SEC fines BofA's Merrill Lynch $7.5M over AML lapses

• Key insight: Merrill Lynch, which allegedly failed to report certain suspicious activities, is paying for the shortcomings of its parent company's systems.
• Forward look: Bank of America has retained a consultant to review the bank's entire anti-money-laundering program.
• Expert quote: "We maintain rigorous anti-money laundering practices." — Bank of America, in a statement.

The Securities and Exchange Commission has hit Bank of America's investment subsidiary Merrill Lynch with a $7.5 million fine for allegedly failing to report suspicious activities.

Merrill's use of a BofA anti-money-laundering program landed it in hot water, according to the regulator. Software that assigned risk scores to potentially suspicious transactions, the SEC said, led certain activities to go unreported — even as "internal analyses" showed they should have been flagged.
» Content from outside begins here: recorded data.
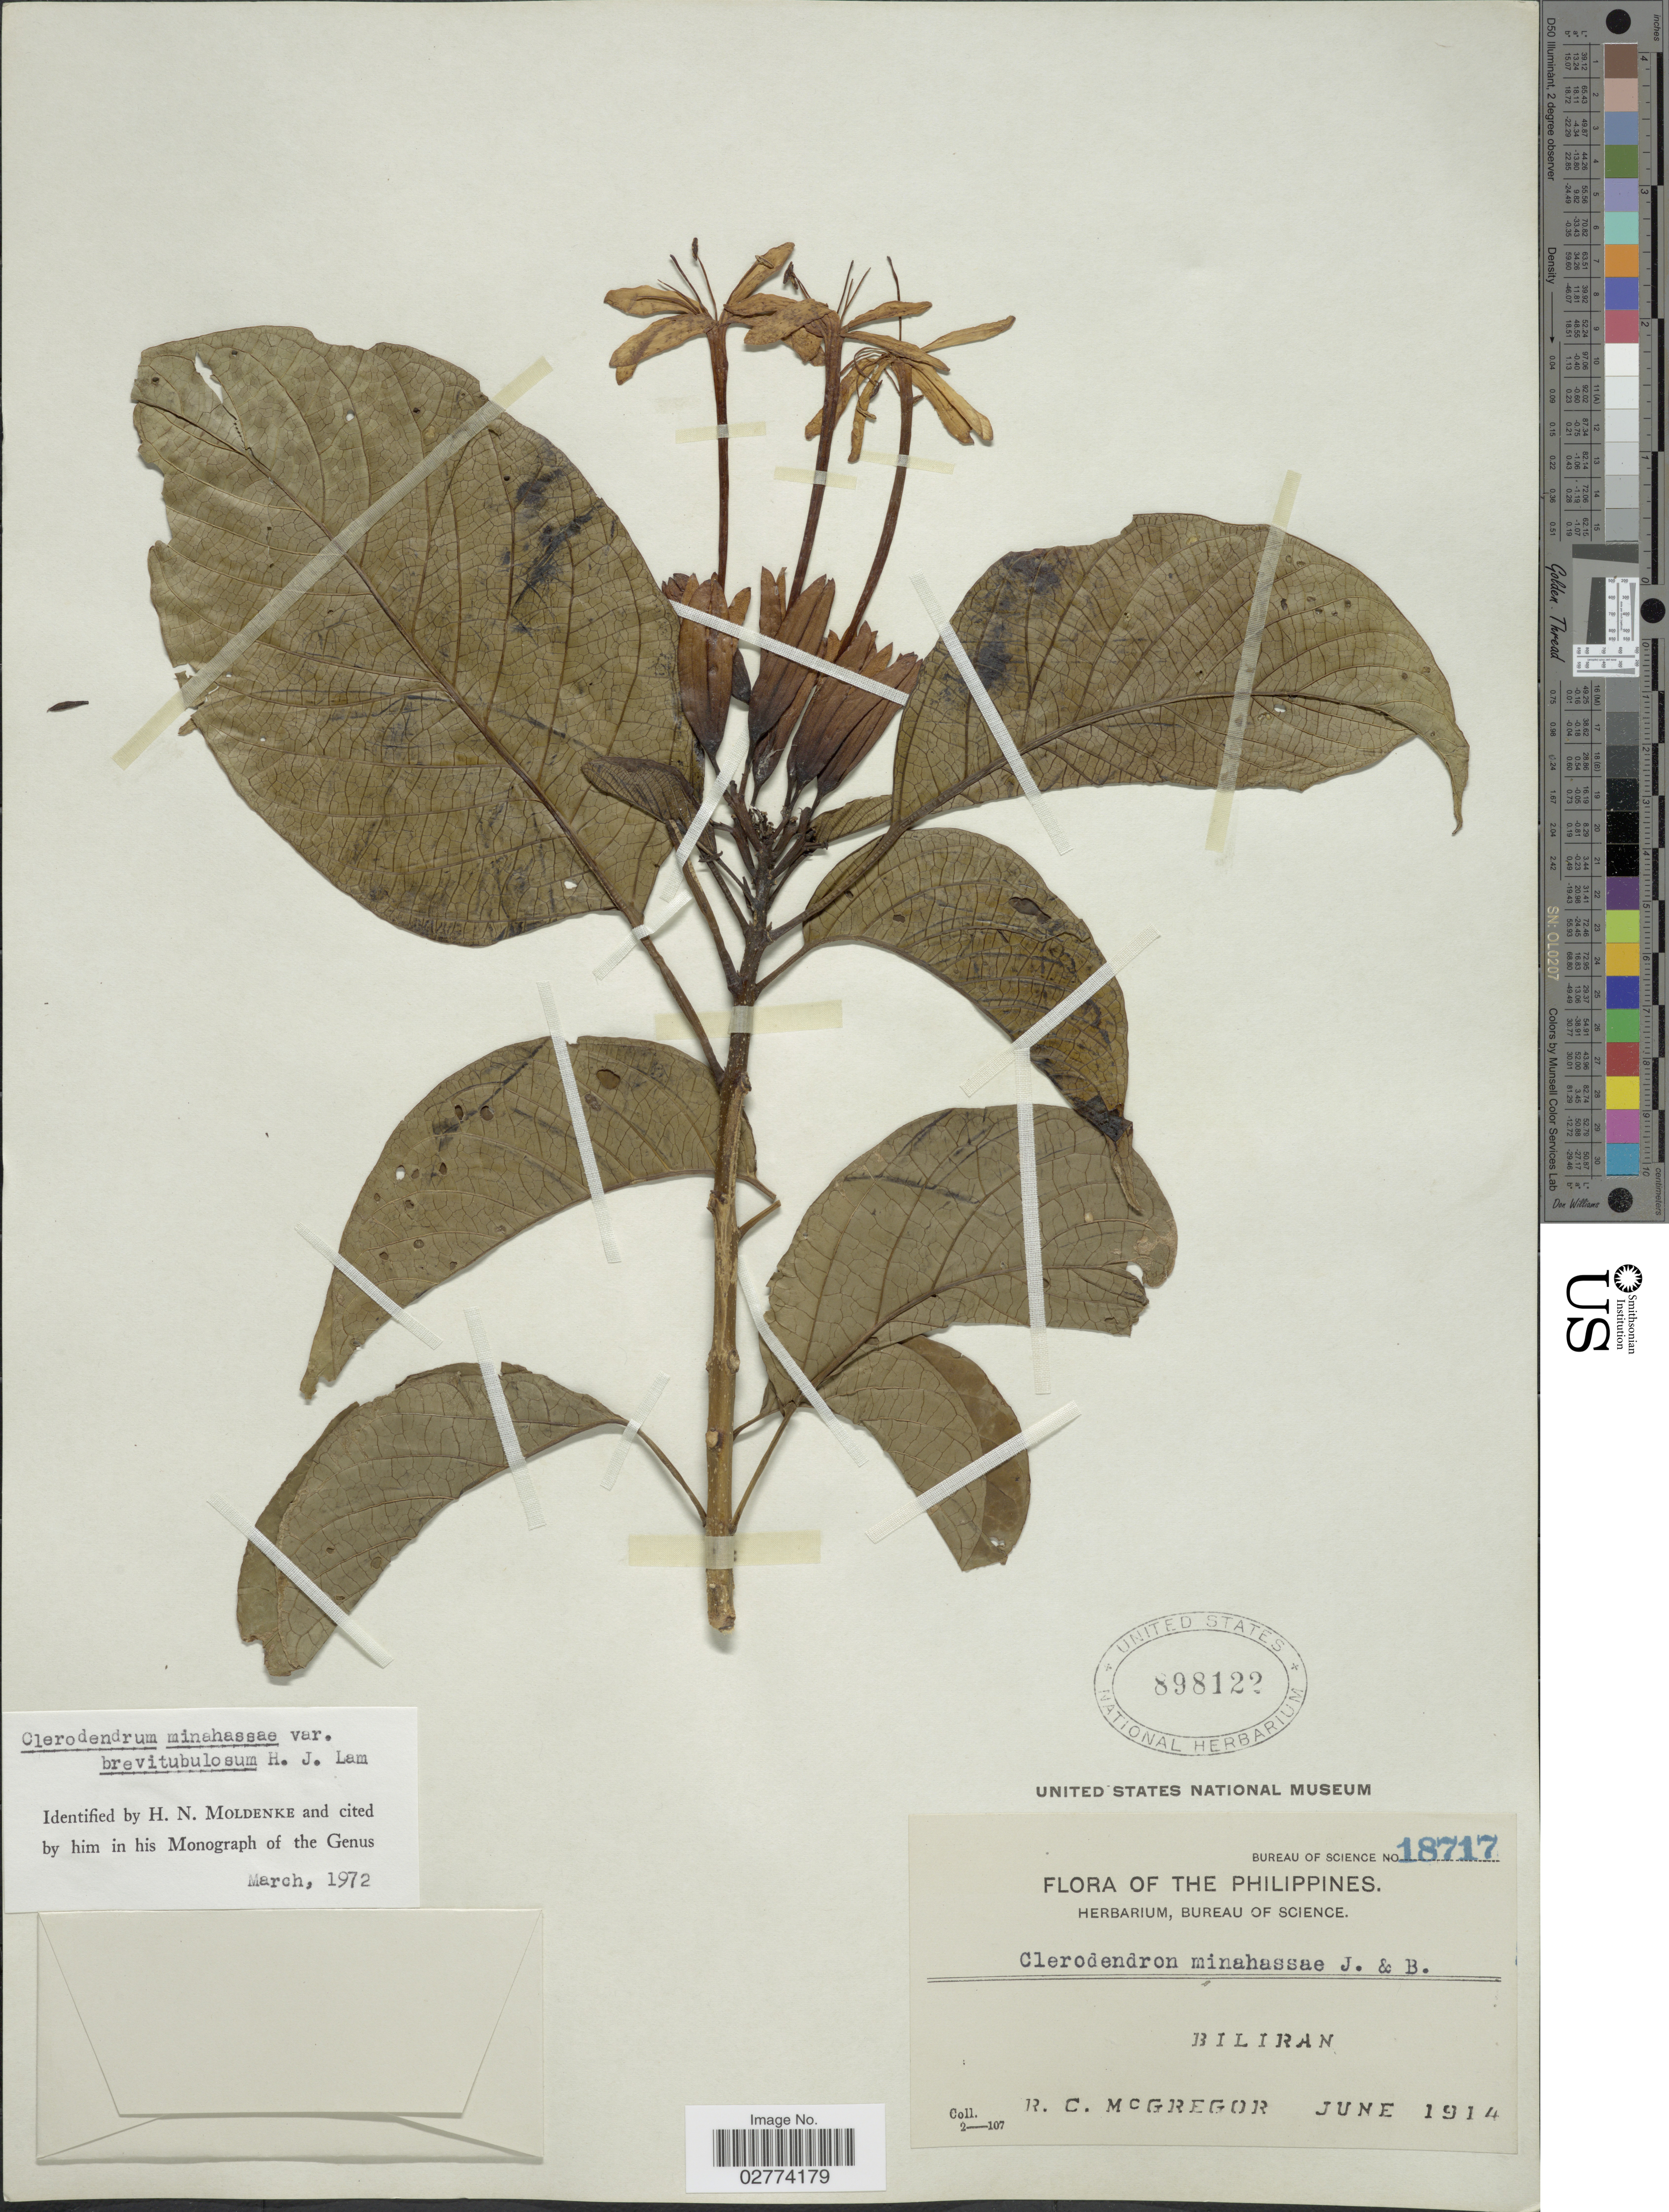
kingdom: Plantae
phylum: Tracheophyta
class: Magnoliopsida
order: Lamiales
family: Lamiaceae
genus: Clerodendrum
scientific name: Clerodendrum minahassae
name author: Teysm. & Binn.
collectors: R. C. McGregor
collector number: Bureau of Science 18717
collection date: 1914-06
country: Philippines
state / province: Eastern Visayas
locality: Biliran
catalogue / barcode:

Merrill, which neither admitted nor denied wrongdoing, agreed to pay the civil penalty.

"We maintain rigorous anti-money laundering practices," Merrill said in a statement emailed to American Banker. "As we have said previously, we have been engaged with regulators on this matter, and we continually review and enhance our AML systems to address evolving risks and report and detect suspicious activity."

The nation's second-largest bank purchased Merrill in 2008, at the height of the global financial crisis. The acquisition saved Merrill from bankruptcy, converting the famed investment bank into a unit inside of BofA.

As a registered broker-dealer, Merrill is required by law to file suspicious activity reports on certain transactions. But from at least 2020 onward, the SEC said, Merrill used BofA's "Event Processor" software to determine which activities to report — and that software fell short.

According to the regulator, the software would only recommend investigating transactions that fell into an "event group" with a risk score of 20 or higher. From April 2020 to September 2024, the SEC said, multiple transactions that fell below that threshold would have merited a suspicious activity report.

And the SEC maintains that Merrill knew better. During the relevant four-year period, the BofA unit allegedly learned through its own analyses that some transactions with under-20 risk scores should have been reported.

"These analyses showed, based on statistical sampling, that certain event groups with risk scores below 20 had high estimated SAR yields," the SEC said in its order. "These SAR yields, in some instances, were higher than the SAR yields for analyzed event groups at or above the 20-point threshold."

BofA and Merrill eventually lowered this threshold, the regulator said, but not until December 2023.

In the meantime, hundreds of millions of dollars in what the SEC considers suspicious transactions went unreported. These included transfers with "no apparent economic, business or other lawful purpose," transfers to or from high-risk geographic locations and transactions "related to criminal activity," the regulator said.

In response, the SEC censured Merrill and slapped it with a cease-and-desist order, as well as the multimillion-dollar fine.

Though it meted out punishment, the SEC also noted several examples of Merrill's cooperation. In addition to belatedly adjusting the risk score threshold, BofA and Merrill also conducted a review of transactions that had previously skirted under it — as a result of which, Merrill filed "numerous" new SARs. Also, BofA has hired a "compliance consultant" to review the bank's entire AML program.

This is not the first time BofA's AML efforts have run afoul of regulators. In 2024, the Office of the Comptroller of the Currency issued the bank a cease-and-desist order over alleged "unsafe or unsound practices" in its compliance with the Bank Secrecy Act. These practices, the OCC said at the time, included the "failure to timely file suspicious activity reports."